Since there is nothing in the record to indicate that this net income was a result of some improper financial or statistical arrangement, we must determine whether this surplus should have been used for some charitable purpose. The statistical chart set forth above permits us to conclude that Point Park could not have significantly increased its student aid during the period without additional borrowing which, in turn, would have worked to the disadvantage of its charitable purpose. We also note that if Point Park had been forced to pay interest on its purchase of realty and personalty in 1961, the net income of $49,870 would have been completely wiped out. This

[ 23 Pa. Commw. Page 378]

    point, it seems to us, proves that the courts cannot design a rigid formula for these cases. We cannot evaluate whether an applicant qualifies for tax-exempt status without looking at all of the facts. It is obvious that Point Park has increased its student aid each year and its income has not increased with any regularity.

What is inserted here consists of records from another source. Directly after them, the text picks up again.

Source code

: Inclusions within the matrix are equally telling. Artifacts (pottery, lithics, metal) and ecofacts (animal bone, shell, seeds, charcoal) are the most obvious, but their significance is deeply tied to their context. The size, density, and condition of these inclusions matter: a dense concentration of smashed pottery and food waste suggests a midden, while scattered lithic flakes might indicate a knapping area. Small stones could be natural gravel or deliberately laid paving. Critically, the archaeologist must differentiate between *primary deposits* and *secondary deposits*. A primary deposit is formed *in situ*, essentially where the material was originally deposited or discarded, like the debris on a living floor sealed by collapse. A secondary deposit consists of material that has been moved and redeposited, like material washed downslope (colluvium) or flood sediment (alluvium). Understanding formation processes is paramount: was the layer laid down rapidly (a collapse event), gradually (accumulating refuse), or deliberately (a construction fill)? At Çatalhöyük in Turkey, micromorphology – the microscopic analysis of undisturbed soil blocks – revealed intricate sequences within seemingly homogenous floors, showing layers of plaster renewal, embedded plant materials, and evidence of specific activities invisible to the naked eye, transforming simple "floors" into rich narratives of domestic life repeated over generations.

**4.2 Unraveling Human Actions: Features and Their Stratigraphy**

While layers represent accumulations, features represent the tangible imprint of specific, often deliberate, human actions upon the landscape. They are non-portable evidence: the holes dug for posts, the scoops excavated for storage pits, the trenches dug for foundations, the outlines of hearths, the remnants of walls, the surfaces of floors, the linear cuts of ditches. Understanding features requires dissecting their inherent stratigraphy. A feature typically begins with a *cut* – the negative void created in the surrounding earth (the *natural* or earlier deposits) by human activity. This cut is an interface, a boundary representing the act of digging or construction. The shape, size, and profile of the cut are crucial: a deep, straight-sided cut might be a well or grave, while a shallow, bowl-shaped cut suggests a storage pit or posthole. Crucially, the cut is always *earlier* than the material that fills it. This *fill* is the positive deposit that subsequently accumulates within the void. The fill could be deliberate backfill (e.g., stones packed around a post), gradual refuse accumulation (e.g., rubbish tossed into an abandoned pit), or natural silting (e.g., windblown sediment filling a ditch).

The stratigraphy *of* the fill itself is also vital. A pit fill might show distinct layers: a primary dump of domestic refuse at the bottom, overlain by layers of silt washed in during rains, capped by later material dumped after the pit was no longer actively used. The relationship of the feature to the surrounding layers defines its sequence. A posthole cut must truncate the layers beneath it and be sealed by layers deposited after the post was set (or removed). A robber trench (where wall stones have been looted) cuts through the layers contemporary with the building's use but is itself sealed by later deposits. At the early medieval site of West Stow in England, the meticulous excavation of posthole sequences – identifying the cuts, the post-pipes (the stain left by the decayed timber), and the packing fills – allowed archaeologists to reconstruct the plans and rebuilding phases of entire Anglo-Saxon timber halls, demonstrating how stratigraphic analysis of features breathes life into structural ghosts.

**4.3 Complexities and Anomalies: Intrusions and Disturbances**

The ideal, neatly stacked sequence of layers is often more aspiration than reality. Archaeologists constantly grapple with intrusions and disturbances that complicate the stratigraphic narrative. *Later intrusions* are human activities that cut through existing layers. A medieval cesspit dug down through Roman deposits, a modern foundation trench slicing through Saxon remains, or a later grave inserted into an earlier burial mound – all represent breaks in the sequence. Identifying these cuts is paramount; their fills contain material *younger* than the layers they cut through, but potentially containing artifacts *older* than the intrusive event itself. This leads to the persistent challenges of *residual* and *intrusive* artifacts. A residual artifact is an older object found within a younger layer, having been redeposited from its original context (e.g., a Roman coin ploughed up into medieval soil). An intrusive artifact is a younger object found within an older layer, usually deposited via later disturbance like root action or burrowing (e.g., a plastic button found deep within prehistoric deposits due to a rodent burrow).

The City and County taxing authorities rely heavily upon Robert Morris, Supra. In Robert Morris the founders of the school sold their stock (representing the proprietary school's value as a going concern) to the nonprofit corporation for $400,000, plus the assumption of $385,000 of existing debt. In the instant case the value of the going concern was given to Point Park. Point Park assumed no debt of Carjonon, BTC or the Finkelhors. In Robert Morris the founders sold the stock of their landholding company to the college for $239,000 and the assumption of corporate liabilities in the amount of $1,016,000, including notes and mortgages with interest ranging from 6% to 9%. In this case, Carjonon sold the Woodwell Building for $840,000 on an interest-free installment land purchase agreement over a ten-year period. There was no assumption of the mortgage and there was no interest paid by Point Park. In Robert Morris the founders' management company was paid $72,000 for three years. Point Park had no such contract. In Robert Morris the college accumulated substantial unallocated surpluses from its operations, but Point Park has not had two successive years in which it accumulated a surplus. In Robert Morris, the college allocated about 1% of its revenues for student aid whereas, in this case, depending upon how one views the statistics, student aid ranged from three to nine percent. Point Park has granted as much student aid as it reasonably could from its net profit and none of the students' tuitions and fees have been used for the personal benefit of the founders except for salaries and the reasonable purchase price of realty and personalty.

[ 23 Pa. Commw. Page 379]

In summary we conclude that Point Park was founded, endowed and maintained as a public charity and that the record supports its characterization as an "eleemosynary institution." It is, therefore, entitled to tax-exempt status for realty tax purposes.

The order of the Court of Common Pleas of Allegheny County is reversed.